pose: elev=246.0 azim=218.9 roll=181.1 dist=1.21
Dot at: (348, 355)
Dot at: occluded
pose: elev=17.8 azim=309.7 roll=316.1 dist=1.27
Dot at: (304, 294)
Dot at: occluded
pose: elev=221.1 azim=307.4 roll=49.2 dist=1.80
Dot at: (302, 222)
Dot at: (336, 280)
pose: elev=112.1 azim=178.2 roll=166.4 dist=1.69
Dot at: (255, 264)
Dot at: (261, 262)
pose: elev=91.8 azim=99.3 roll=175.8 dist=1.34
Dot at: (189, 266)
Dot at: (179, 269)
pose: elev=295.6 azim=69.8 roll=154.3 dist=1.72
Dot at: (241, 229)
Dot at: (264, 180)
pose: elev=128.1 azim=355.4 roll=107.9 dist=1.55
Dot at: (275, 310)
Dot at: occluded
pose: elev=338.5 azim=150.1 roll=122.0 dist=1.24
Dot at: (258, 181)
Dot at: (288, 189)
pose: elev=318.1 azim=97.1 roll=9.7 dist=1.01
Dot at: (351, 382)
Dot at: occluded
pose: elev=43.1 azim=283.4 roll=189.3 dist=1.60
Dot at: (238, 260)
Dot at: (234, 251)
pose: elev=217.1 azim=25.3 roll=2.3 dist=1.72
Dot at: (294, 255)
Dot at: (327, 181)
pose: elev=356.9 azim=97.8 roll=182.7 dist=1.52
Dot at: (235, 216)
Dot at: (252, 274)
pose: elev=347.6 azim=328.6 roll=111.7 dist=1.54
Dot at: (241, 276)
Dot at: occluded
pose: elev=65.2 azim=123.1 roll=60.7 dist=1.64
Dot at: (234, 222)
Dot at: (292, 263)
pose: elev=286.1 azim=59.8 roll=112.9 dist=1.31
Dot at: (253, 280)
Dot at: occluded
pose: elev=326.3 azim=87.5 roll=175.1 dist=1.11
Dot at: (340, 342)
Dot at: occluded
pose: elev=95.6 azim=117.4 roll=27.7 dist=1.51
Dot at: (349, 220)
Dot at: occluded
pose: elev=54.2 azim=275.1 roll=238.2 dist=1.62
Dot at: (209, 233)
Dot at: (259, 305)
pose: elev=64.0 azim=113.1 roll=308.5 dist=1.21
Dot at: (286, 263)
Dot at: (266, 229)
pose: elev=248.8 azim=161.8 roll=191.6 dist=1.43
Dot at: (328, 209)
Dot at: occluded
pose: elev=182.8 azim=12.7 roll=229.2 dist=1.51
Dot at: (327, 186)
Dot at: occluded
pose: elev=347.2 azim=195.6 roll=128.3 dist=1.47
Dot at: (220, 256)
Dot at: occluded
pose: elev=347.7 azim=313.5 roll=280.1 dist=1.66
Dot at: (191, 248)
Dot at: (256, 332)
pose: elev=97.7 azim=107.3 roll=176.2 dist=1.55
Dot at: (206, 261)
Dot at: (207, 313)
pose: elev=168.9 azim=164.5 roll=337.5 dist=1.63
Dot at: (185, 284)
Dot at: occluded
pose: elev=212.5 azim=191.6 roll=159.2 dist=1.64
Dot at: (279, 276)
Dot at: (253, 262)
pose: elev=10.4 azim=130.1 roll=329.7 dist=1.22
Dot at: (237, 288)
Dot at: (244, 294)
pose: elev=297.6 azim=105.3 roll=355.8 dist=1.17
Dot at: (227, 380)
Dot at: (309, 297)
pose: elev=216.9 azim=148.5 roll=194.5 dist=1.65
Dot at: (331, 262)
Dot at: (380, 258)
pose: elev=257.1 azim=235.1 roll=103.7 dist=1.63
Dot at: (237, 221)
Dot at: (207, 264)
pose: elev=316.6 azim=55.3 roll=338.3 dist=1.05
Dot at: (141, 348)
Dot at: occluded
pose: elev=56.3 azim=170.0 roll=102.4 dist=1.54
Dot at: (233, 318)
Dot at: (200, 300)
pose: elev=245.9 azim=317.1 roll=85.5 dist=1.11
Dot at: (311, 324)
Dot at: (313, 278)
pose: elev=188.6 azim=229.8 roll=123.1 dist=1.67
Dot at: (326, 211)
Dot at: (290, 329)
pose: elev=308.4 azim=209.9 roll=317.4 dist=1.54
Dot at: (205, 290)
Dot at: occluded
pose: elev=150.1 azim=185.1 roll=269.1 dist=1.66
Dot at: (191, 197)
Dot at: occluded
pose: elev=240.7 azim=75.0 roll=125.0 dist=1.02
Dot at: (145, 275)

TASK DETAILS:
Could you repeat every one of the records above, line for line, with nothing altered?

COMPLETED TASK:
pose: elev=246.0 azim=218.9 roll=181.1 dist=1.21
Dot at: (348, 355)
Dot at: occluded
pose: elev=17.8 azim=309.7 roll=316.1 dist=1.27
Dot at: (304, 294)
Dot at: occluded
pose: elev=221.1 azim=307.4 roll=49.2 dist=1.80
Dot at: (302, 222)
Dot at: (336, 280)
pose: elev=112.1 azim=178.2 roll=166.4 dist=1.69
Dot at: (255, 264)
Dot at: (261, 262)
pose: elev=91.8 azim=99.3 roll=175.8 dist=1.34
Dot at: (189, 266)
Dot at: (179, 269)
pose: elev=295.6 azim=69.8 roll=154.3 dist=1.72
Dot at: (241, 229)
Dot at: (264, 180)
pose: elev=128.1 azim=355.4 roll=107.9 dist=1.55
Dot at: (275, 310)
Dot at: occluded
pose: elev=338.5 azim=150.1 roll=122.0 dist=1.24
Dot at: (258, 181)
Dot at: (288, 189)
pose: elev=318.1 azim=97.1 roll=9.7 dist=1.01
Dot at: (351, 382)
Dot at: occluded
pose: elev=43.1 azim=283.4 roll=189.3 dist=1.60
Dot at: (238, 260)
Dot at: (234, 251)
pose: elev=217.1 azim=25.3 roll=2.3 dist=1.72
Dot at: (294, 255)
Dot at: (327, 181)
pose: elev=356.9 azim=97.8 roll=182.7 dist=1.52
Dot at: (235, 216)
Dot at: (252, 274)
pose: elev=347.6 azim=328.6 roll=111.7 dist=1.54
Dot at: (241, 276)
Dot at: occluded
pose: elev=65.2 azim=123.1 roll=60.7 dist=1.64
Dot at: (234, 222)
Dot at: (292, 263)
pose: elev=286.1 azim=59.8 roll=112.9 dist=1.31
Dot at: (253, 280)
Dot at: occluded
pose: elev=326.3 azim=87.5 roll=175.1 dist=1.11
Dot at: (340, 342)
Dot at: occluded
pose: elev=95.6 azim=117.4 roll=27.7 dist=1.51
Dot at: (349, 220)
Dot at: occluded
pose: elev=54.2 azim=275.1 roll=238.2 dist=1.62
Dot at: (209, 233)
Dot at: (259, 305)
pose: elev=64.0 azim=113.1 roll=308.5 dist=1.21
Dot at: (286, 263)
Dot at: (266, 229)
pose: elev=248.8 azim=161.8 roll=191.6 dist=1.43
Dot at: (328, 209)
Dot at: occluded
pose: elev=182.8 azim=12.7 roll=229.2 dist=1.51
Dot at: (327, 186)
Dot at: occluded
pose: elev=347.2 azim=195.6 roll=128.3 dist=1.47
Dot at: (220, 256)
Dot at: occluded
pose: elev=347.7 azim=313.5 roll=280.1 dist=1.66
Dot at: (191, 248)
Dot at: (256, 332)
pose: elev=97.7 azim=107.3 roll=176.2 dist=1.55
Dot at: (206, 261)
Dot at: (207, 313)
pose: elev=168.9 azim=164.5 roll=337.5 dist=1.63
Dot at: (185, 284)
Dot at: occluded
pose: elev=212.5 azim=191.6 roll=159.2 dist=1.64
Dot at: (279, 276)
Dot at: (253, 262)
pose: elev=10.4 azim=130.1 roll=329.7 dist=1.22
Dot at: (237, 288)
Dot at: (244, 294)
pose: elev=297.6 azim=105.3 roll=355.8 dist=1.17
Dot at: (227, 380)
Dot at: (309, 297)
pose: elev=216.9 azim=148.5 roll=194.5 dist=1.65
Dot at: (331, 262)
Dot at: (380, 258)
pose: elev=257.1 azim=235.1 roll=103.7 dist=1.63
Dot at: (237, 221)
Dot at: (207, 264)
pose: elev=316.6 azim=55.3 roll=338.3 dist=1.05
Dot at: (141, 348)
Dot at: occluded
pose: elev=56.3 azim=170.0 roll=102.4 dist=1.54
Dot at: (233, 318)
Dot at: (200, 300)
pose: elev=245.9 azim=317.1 roll=85.5 dist=1.11
Dot at: (311, 324)
Dot at: (313, 278)
pose: elev=188.6 azim=229.8 roll=123.1 dist=1.67
Dot at: (326, 211)
Dot at: (290, 329)
pose: elev=308.4 azim=209.9 roll=317.4 dist=1.54
Dot at: (205, 290)
Dot at: occluded
pose: elev=150.1 azim=185.1 roll=269.1 dist=1.66
Dot at: (191, 197)
Dot at: occluded
pose: elev=240.7 azim=75.0 roll=125.0 dist=1.02
Dot at: (145, 275)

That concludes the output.